_Texto_
==============================

Descubro que hoy puedo viajar a casi cualquier parte del mundo ?los destinos, meses sin intereses, cientos de aerolíneas, hoteles de toda monta, todo está puesto. Pero sé perfectamente que no quiero pasármela viajando, maleta o mochila al hombro, con o sin dinero, por trabajo, hobbie o escape espiritual. Viajar cansa: husos horarios, comidas simplonas o muy condimentadas, colchones que destrozarían mi espalda, camiones con desodorante de fresa, curvas, rectas, sol, lenguas que no comprendo y mil cosas maravillosas también. La aventura siempre tiene límite. Si la aventura es infinita, entonces se transforma en cotidianidad.

==============================

_Consigna_
Enumere lo que, según el texto anterior sobre viajar, ya «está puesto» para quien desee viajar a casi cualquier parte del mundo.

==============================

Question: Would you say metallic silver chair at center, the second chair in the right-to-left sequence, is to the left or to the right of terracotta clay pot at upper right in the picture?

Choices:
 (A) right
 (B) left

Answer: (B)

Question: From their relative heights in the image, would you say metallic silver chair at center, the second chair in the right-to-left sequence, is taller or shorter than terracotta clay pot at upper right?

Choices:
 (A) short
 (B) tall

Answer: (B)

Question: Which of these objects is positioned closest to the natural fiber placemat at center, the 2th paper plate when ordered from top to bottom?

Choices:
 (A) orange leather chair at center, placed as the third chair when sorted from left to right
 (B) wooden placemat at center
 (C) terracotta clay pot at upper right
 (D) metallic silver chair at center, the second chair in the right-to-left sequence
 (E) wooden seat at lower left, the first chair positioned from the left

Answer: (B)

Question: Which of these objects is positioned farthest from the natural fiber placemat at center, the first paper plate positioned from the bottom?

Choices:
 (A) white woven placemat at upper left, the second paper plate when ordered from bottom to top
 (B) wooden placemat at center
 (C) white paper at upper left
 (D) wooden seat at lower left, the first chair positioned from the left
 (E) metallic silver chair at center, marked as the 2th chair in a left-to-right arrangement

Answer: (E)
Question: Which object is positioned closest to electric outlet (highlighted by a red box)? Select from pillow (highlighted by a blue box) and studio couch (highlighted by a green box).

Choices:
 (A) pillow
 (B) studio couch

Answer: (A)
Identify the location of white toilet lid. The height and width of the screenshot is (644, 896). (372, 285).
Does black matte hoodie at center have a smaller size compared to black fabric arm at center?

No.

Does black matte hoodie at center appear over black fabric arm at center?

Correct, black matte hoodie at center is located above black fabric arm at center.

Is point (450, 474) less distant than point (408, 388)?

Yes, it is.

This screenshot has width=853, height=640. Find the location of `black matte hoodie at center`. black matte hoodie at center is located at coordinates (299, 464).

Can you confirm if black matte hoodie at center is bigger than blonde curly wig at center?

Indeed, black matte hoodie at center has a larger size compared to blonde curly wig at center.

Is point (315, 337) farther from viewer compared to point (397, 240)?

==============================

_Respuesta_
- Los destinos
- Meses sin intereses
- Cientos de aerolíneas
- Hoteles de toda monta